(TASK INPUT)

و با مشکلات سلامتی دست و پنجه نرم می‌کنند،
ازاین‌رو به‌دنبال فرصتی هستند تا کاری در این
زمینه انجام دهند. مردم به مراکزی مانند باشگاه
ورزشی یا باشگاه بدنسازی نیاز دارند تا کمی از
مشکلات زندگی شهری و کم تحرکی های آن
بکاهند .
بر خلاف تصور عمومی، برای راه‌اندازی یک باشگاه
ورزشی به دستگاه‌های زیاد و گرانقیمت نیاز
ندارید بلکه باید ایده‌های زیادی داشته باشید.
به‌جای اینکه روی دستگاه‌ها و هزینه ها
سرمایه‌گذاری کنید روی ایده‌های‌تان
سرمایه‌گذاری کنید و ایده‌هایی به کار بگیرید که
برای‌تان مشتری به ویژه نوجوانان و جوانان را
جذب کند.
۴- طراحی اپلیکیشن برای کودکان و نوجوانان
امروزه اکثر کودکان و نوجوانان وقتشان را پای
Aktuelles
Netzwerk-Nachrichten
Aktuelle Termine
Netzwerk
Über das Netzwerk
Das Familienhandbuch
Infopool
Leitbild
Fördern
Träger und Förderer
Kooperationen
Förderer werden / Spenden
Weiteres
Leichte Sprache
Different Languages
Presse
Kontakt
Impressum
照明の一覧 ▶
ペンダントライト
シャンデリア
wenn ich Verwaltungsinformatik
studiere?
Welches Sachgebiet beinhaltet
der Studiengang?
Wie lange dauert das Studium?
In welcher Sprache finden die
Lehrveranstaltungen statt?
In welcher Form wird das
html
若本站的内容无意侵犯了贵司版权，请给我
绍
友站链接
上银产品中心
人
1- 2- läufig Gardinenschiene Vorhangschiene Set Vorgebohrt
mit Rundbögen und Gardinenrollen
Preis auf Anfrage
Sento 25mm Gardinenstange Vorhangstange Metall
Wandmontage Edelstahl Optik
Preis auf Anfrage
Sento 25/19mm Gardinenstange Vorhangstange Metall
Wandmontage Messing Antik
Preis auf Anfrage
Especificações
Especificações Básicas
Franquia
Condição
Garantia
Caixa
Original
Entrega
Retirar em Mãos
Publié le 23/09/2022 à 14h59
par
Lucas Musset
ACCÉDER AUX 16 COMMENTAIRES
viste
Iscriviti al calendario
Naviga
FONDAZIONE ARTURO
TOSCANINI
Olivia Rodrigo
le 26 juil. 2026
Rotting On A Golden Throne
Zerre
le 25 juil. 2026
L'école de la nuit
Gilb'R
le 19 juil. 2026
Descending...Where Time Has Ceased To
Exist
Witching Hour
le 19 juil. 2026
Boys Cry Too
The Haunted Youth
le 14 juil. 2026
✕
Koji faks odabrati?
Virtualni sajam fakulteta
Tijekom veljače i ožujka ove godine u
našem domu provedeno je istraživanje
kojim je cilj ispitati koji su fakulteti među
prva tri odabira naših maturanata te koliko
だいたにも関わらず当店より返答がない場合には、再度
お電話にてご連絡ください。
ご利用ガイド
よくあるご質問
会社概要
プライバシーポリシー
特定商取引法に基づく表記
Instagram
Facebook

(End TASK INPUT)

■ **EXERCISE**
Can you repeat every line of the rows above word for word, in the same order?

■ **EXERCISE SOLUTION**
و با مشکلات سلامتی دست و پنجه نرم می‌کنند،
ازاین‌رو به‌دنبال فرصتی هستند تا کاری در این
زمینه انجام دهند. مردم به مراکزی مانند باشگاه
ورزشی یا باشگاه بدنسازی نیاز دارند تا کمی از
مشکلات زندگی شهری و کم تحرکی های آن
بکاهند .
بر خلاف تصور عمومی، برای راه‌اندازی یک باشگاه
ورزشی به دستگاه‌های زیاد و گرانقیمت نیاز
ندارید بلکه باید ایده‌های زیادی داشته باشید.
به‌جای اینکه روی دستگاه‌ها و هزینه ها
سرمایه‌گذاری کنید روی ایده‌های‌تان
سرمایه‌گذاری کنید و ایده‌هایی به کار بگیرید که
برای‌تان مشتری به ویژه نوجوانان و جوانان را
جذب کند.
۴- طراحی اپلیکیشن برای کودکان و نوجوانان
امروزه اکثر کودکان و نوجوانان وقتشان را پای
Aktuelles
Netzwerk-Nachrichten
Aktuelle Termine
Netzwerk
Über das Netzwerk
Das Familienhandbuch
Infopool
Leitbild
Fördern
Träger und Förderer
Kooperationen
Förderer werden / Spenden
Weiteres
Leichte Sprache
Different Languages
Presse
Kontakt
Impressum
照明の一覧 ▶
ペンダントライト
シャンデリア
wenn ich Verwaltungsinformatik
studiere?
Welches Sachgebiet beinhaltet
der Studiengang?
Wie lange dauert das Studium?
In welcher Sprache finden die
Lehrveranstaltungen statt?
In welcher Form wird das
html
若本站的内容无意侵犯了贵司版权，请给我
绍
友站链接
上银产品中心
人
1- 2- läufig Gardinenschiene Vorhangschiene Set Vorgebohrt
mit Rundbögen und Gardinenrollen
Preis auf Anfrage
Sento 25mm Gardinenstange Vorhangstange Metall
Wandmontage Edelstahl Optik
Preis auf Anfrage
Sento 25/19mm Gardinenstange Vorhangstange Metall
Wandmontage Messing Antik
Preis auf Anfrage
Especificações
Especificações Básicas
Franquia
Condição
Garantia
Caixa
Original
Entrega
Retirar em Mãos
Publié le 23/09/2022 à 14h59
par
Lucas Musset
ACCÉDER AUX 16 COMMENTAIRES
viste
Iscriviti al calendario
Naviga
FONDAZIONE ARTURO
TOSCANINI
Olivia Rodrigo
le 26 juil. 2026
Rotting On A Golden Throne
Zerre
le 25 juil. 2026
L'école de la nuit
Gilb'R
le 19 juil. 2026
Descending...Where Time Has Ceased To
Exist
Witching Hour
le 19 juil. 2026
Boys Cry Too
The Haunted Youth
le 14 juil. 2026
✕
Koji faks odabrati?
Virtualni sajam fakulteta
Tijekom veljače i ožujka ove godine u
našem domu provedeno je istraživanje
kojim je cilj ispitati koji su fakulteti među
prva tri odabira naših maturanata te koliko
だいたにも関わらず当店より返答がない場合には、再度
お電話にてご連絡ください。
ご利用ガイド
よくあるご質問
会社概要
プライバシーポリシー
特定商取引法に基づく表記
Instagram
Facebook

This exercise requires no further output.